┌──

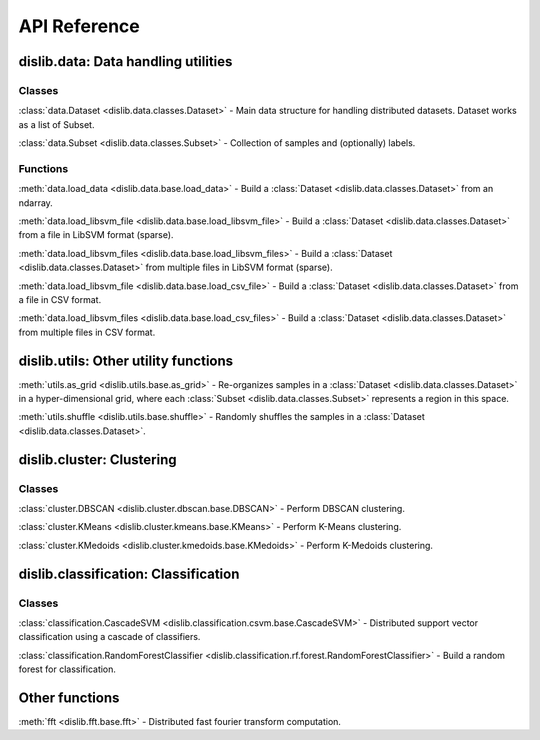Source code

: API Reference
=============

dislib.data: Data handling utilities
------------------------------------

Classes
.......

:class:`data.Dataset <dislib.data.classes.Dataset>` - Main data structure for
handling distributed datasets. Dataset works as a list of Subset.

:class:`data.Subset <dislib.data.classes.Subset>` - Collection of samples and
(optionally) labels.


Functions
.........

:meth:`data.load_data <dislib.data.base.load_data>` - Build a
:class:`Dataset <dislib.data.classes.Dataset>` from an ndarray.

:meth:`data.load_libsvm_file <dislib.data.base.load_libsvm_file>` - Build a
:class:`Dataset <dislib.data.classes.Dataset>` from a file in LibSVM format
(sparse).

:meth:`data.load_libsvm_files <dislib.data.base.load_libsvm_files>` - Build a
:class:`Dataset <dislib.data.classes.Dataset>` from multiple files in LibSVM
format (sparse).

:meth:`data.load_libsvm_file <dislib.data.base.load_csv_file>` - Build a
:class:`Dataset <dislib.data.classes.Dataset>` from a file in CSV format.

:meth:`data.load_libsvm_files <dislib.data.base.load_csv_files>` - Build a
:class:`Dataset <dislib.data.classes.Dataset>` from multiple files in CSV
format.


dislib.utils: Other utility functions
-------------------------------------

:meth:`utils.as_grid <dislib.utils.base.as_grid>` - Re-organizes samples in a
:class:`Dataset <dislib.data.classes.Dataset>`
in a hyper-dimensional grid, where each
:class:`Subset <dislib.data.classes.Subset>` represents a region in this space.

:meth:`utils.shuffle <dislib.utils.base.shuffle>` - Randomly shuffles the
samples in a :class:`Dataset <dislib.data.classes.Dataset>`.


dislib.cluster: Clustering
--------------------------

Classes
.......

:class:`cluster.DBSCAN <dislib.cluster.dbscan.base.DBSCAN>` - Perform DBSCAN
clustering.

:class:`cluster.KMeans <dislib.cluster.kmeans.base.KMeans>` - Perform K-Means
clustering.

:class:`cluster.KMedoids <dislib.cluster.kmedoids.base.KMedoids>` - Perform
K-Medoids clustering.


dislib.classification: Classification
-------------------------------------

Classes
.......

:class:`classification.CascadeSVM <dislib.classification.csvm.base.CascadeSVM>`
- Distributed support vector classification using a cascade of classifiers.

:class:`classification.RandomForestClassifier <dislib.classification.rf.forest.RandomForestClassifier>` -
Build a random forest for classification.


Other functions
---------------

:meth:`fft <dislib.fft.base.fft>` - Distributed fast fourier transform
computation.


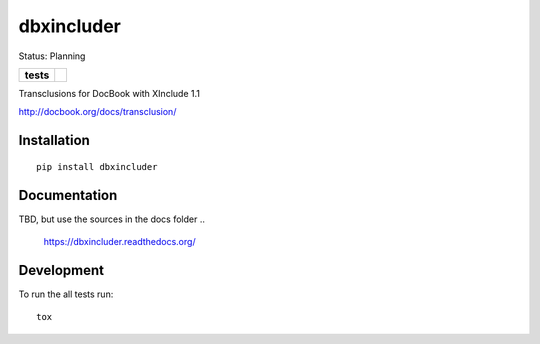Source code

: ===========
dbxincluder
===========

Status: Planning

.. list-table::
    :stub-columns: 1

    * - tests
      - | |travis| |landscape| |scrutinizer|


.. |travis| image:: http://img.shields.io/travis/openSUSE/dbxincluder/develop.svg?style=flat&label=Travis
    :alt: Travis-CI Build Status
    :target: https://travis-ci.org/openSUSE/dbxincluder

..
    .. |appveyor| image:: https://img.shields.io/appveyor/ci/openSUSE/dbxincluder/master.svg?style=flat&label=AppVeyor
        :alt: AppVeyor Build Status
        :target: https://ci.appveyor.com/project/openSUSE/dbxincluder


.. |landscape| image:: https://landscape.io/github/openSUSE/dbxincluder/master/landscape.svg?style=flat
    :target: https://landscape.io/github/openSUSE/dbxincluder/develop
    :alt: Code Quality Status

.. |scrutinizer| image:: https://img.shields.io/scrutinizer/g/openSUSE/dbxincluder/develop.svg?style=flat
    :alt: Scrutinizer Status
    :target: https://scrutinizer-ci.com/g/openSUSE/dbxincluder/?branch=develop

Transclusions for DocBook with XInclude 1.1

http://docbook.org/docs/transclusion/


Installation
============

::

    pip install dbxincluder

Documentation
=============

TBD, but use the sources in the docs folder
.. 
    https://dbxincluder.readthedocs.org/

Development
===========

To run the all tests run::

    tox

└──

TASK BRIEF >> Give the count of lines in the records above that hold the string "target", and only that count.

RESULT BELOW >> 4